Problems about consolidated memory access

When I access memory in my kernel like this:
global void mykernel( int *A ) {
int tid = blockIdx.x * blockDim.x + threadIdx.x;
int a = A[tid];
//…
}
It will access memory in consolidated way, meaning that every warp will send one access request and 128bit consecutive data will be read once.
But if I access memory in my kernel like this:
global void mykernel1( int *A ) {
int a = A[0];
//…
}
How many access requests will be send in a warp? Once or 32 times?
If all the threads in my kernel will access the same memory address ( not constant ) at the same time, what’s the best way to do this?
Thanks!

When all threads in a warp access the same memory address, this is called uniform access. All GPUs supported by CUDA 7.0 or 7.5 have broadcast mechanisms so that such accesses only require 1 memory transaction. The results of that transaction are then “broadcast” to all threads that need the data in a warp.

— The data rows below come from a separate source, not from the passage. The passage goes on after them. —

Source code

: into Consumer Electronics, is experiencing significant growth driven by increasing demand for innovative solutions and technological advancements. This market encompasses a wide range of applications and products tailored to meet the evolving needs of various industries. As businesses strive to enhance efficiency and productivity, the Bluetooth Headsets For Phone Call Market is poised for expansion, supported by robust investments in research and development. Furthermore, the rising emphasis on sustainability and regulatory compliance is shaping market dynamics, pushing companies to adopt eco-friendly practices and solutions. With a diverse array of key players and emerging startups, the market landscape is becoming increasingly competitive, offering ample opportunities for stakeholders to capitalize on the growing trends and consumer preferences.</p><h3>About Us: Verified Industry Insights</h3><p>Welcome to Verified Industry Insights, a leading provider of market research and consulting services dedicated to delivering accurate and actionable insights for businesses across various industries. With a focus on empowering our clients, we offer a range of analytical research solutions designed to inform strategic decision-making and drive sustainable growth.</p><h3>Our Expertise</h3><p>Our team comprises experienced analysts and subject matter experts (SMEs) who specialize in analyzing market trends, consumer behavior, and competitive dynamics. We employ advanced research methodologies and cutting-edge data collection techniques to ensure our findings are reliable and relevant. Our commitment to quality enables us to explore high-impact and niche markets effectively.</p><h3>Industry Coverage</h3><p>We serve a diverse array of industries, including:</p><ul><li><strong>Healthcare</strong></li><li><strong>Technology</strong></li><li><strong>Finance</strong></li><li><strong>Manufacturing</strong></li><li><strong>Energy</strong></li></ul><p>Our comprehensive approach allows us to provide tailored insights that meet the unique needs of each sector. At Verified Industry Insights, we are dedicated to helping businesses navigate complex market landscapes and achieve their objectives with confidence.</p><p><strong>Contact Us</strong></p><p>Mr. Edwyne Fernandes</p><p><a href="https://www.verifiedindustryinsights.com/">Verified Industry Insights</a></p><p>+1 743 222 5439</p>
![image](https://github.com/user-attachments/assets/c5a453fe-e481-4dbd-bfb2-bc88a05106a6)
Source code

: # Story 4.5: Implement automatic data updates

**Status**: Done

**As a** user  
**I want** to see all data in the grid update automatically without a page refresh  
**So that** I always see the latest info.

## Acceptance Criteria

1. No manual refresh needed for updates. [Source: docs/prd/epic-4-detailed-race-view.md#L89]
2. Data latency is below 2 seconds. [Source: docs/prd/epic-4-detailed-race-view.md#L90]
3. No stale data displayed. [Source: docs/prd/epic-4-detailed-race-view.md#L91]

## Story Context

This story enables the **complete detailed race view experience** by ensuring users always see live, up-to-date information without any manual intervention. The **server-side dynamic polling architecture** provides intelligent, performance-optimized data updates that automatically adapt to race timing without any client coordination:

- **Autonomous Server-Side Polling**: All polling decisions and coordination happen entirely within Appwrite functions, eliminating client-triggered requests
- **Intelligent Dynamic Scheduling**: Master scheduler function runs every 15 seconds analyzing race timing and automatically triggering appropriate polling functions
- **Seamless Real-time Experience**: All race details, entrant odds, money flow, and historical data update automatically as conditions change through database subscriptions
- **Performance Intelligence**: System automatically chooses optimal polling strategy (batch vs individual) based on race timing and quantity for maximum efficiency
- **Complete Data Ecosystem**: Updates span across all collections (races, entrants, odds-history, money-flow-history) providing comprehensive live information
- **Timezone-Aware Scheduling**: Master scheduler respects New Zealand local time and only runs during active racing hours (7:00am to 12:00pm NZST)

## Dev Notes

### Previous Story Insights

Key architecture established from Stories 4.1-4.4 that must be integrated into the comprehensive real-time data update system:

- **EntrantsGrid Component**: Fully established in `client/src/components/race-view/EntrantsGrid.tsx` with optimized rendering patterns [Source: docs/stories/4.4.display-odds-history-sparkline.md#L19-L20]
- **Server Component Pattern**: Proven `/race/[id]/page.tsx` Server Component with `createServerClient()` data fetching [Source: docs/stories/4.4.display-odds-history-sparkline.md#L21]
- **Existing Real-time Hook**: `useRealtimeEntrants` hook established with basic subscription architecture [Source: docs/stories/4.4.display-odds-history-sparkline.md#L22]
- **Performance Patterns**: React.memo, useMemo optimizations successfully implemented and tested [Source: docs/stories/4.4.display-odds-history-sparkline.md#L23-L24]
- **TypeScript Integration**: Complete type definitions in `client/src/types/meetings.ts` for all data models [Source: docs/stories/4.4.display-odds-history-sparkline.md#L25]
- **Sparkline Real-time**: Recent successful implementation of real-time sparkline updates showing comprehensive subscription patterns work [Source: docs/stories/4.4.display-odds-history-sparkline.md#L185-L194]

So this requires 1 memory transaction (per warp):

int a = A[tid];

And this requires 1 memory transaction (per warp):

int a = A[0];

In this case:

int a = A[0];

the caches will tend to benefit other warps (L1/L2), or other threadblocks (L2) when they execute the same instruction. Since you say the data is not constant, that is probably the best scenario. If the data were constant, then the use of constant memory or perhaps the read only cache (const restrict on cc3.5 and above) might be useful.

Thank you very much!